Make the component of luminous flux shunting between light source and object lens from CD reflection;

The detection lens that light by component shunting is focused on; With

Receive light and produce the light receiving part of light intensity signal according to the intensity of the light that is received,

Wherein, construct each of described smooth launching site, make that the light launching site that has minimal wave length in the hypothesis light source is A, light launching site with second short wavelength is B, light launching site with long wavelength is C, and the distance that is assumed to be between A and the B is α, and the distance between B and the C is β, distance between C and the A is under the prerequisite of γ, and α＜β≤γ is arranged.

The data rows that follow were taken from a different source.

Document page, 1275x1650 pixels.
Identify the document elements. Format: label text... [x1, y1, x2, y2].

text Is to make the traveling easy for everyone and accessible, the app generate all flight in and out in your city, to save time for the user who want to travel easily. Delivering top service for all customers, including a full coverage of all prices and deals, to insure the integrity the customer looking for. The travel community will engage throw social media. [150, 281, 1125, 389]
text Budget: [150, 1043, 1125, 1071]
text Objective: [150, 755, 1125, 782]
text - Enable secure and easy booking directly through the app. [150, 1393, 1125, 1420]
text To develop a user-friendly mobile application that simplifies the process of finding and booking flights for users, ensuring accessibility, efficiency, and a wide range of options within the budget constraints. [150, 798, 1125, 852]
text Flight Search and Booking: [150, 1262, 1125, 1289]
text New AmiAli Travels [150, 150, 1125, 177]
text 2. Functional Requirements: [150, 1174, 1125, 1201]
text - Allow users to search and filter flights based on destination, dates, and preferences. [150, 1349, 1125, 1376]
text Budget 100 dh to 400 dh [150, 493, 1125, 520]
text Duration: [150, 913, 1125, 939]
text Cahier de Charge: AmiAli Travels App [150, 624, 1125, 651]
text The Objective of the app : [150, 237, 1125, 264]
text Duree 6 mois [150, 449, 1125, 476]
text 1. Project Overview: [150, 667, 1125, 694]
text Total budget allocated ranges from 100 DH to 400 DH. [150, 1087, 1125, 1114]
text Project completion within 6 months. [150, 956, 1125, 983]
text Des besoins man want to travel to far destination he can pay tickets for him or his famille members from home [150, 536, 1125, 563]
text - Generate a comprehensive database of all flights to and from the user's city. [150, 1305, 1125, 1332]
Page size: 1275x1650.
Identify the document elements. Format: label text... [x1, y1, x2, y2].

2, a kind of compact disk equipment is characterized in that comprising:

The light that to launch from light source by the light transparent layer of CD focuses on the object lens of information recording layer;

The detection lens that light by component shunting is focused on;

Receive light and produce the light receiving part of light intensity signal according to the intensity of the light that is received;

Output has the drive circuit for laser of the light of predetermined wavelength from the selectivity optics emission element of optical head;

With the motor of predetermined speed rotation recording medium,

Wherein, construct each of described smooth launching site, make that the light launching site that has minimal wave length in the hypothesis light source is A, light launching site with second short wavelength is B, light launching site with long wavelength is C, and the distance that is assumed to be between A and the B is α, and the distance between B and the C is β, and the distance between C and the A is under the prerequisite of γ α＜β≤γ to be arranged.